Tuesday, November 4, 2008

A midwinter night's dream

I really wanted to recapture some of the frankincense and myrrh in this music, and the process was a fresh reminder of the diversity of so many traditions when it comes to music of the winter season. The songs are rich with abundant references to the natural world and connections to our spiritual and religious bearings; it's clear that people have always used winter as a time of reflection.

The seasons have always held their mysteries and wonders, and we mere mortals have been fascinated by them and driven to understand our inter-relationship with the natural world,
as we try to discover the spiritual and religious significance of it all. Over the centuries, music has become a conduit for that reflection as it strives to capture the interweave of our existence. This recording is one modest rendering of that fascination, a kind of discovery chest of musical merry making, inspired by some traditions I have encountered along the way. May the spirit of love, joy and renewal be yours.

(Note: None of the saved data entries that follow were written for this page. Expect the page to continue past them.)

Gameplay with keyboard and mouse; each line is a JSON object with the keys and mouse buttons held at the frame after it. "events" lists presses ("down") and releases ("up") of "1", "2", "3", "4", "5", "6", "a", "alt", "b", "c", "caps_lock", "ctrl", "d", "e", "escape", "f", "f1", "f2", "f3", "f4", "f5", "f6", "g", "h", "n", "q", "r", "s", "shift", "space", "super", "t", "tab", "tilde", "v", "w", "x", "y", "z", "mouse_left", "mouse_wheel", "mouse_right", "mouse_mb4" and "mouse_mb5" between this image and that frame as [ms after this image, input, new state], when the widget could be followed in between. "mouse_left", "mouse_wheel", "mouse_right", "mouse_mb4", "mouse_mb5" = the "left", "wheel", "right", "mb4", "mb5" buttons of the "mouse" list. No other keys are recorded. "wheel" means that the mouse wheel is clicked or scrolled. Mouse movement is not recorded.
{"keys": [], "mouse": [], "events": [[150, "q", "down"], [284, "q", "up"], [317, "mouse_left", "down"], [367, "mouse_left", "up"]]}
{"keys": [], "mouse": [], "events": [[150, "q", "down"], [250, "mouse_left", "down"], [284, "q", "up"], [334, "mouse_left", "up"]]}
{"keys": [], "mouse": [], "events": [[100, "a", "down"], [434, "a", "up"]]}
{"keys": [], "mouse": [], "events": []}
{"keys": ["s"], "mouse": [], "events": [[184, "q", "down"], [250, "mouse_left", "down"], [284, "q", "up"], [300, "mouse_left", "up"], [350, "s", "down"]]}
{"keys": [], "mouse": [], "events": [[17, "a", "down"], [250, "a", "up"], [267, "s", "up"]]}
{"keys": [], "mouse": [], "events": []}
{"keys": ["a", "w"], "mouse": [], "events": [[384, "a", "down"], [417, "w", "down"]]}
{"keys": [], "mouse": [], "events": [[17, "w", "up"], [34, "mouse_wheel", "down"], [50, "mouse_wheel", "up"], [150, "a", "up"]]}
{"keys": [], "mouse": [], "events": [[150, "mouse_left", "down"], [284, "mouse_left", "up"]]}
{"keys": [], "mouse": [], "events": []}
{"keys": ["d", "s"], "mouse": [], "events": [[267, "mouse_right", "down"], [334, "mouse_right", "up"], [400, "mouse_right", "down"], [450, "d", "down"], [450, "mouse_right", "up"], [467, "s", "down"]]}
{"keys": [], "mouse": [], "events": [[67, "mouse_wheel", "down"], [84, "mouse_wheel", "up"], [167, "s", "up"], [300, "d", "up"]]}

With these words, Loreena McKennitt introduces us to her new album, A midwinter night's dream. This new seasonal collection (the second with A winter garden: five songs for the season, of which this album contains all 5 tracks) was recorded at Peter Gabriel’s Real World studio in England and contains another 8 brand new songs. The track list is the following>
  1. The holly and the Ivy
  2. Un flambeau, Jeannette, Isabelle
  3. The seven rejoices of Mary
  4. Noël nouvelet
  5. Good king Wenceslas (from A winter garden)
  6. Coventry carol (from A winter garden)
  7. God rest ye merry, gentlemen (Abdelli version) (from A winter garden)
  8. Snow (from A winter garden)
  9. Breton carol
  10. Seeds of love (from A winter garden)
  11. Gloucestershire wassail
  12. Emmanuel
  13. In the bleak midwinter
In this album Loreena show us once more its eclepticism and its wide musical interests, with strong influences ranging from Classical, to Celtic and Middle East. McKennitt herself plays lever harp, piano and accordion and is accompanied by:
  • Brian Hughes - oud, guitar
  • Hugh Marsh - violin
  • Caroline Lavelle - cello
  • Donald Quan - viola, percussion
  • Ben Grossman - hurdy gurdy, percussion
  • Simon Edwards - bass
  • Rick Lazar - percussion
  • Stratis Psaradellis - greek lyra, greek lute
I want to close wondering about Loreena's introductory words: "The songs are rich with abundant references to the natural world and connections to our spiritual and religious bearings; it's clear that people have always used winter as a time of reflection." It's clear that McKennitt herself loves winter so much. You can smell it, you can see it, you can shiver, with her music. Even in traditional songs from cultures so different (such as Good rest ye merry, gentlemen), you still recognize the basic principles about living a feast together: a community gathering around, listening to the same music, dancing together at the very same notes.

It's also worth noting that, amongst the great number of works she produced, winter always had a privileged position: she released 10 albums of which 3 are winter-centric (To drive the cold winter away, A winter garden, A midwinter night's dream).

If you love Loreena, buy it or download it from the official website and enjoy. And if you want to give somebody an original gift, this album is a good option to enrich the atmosphere of the long cold nights that await us until Christmas.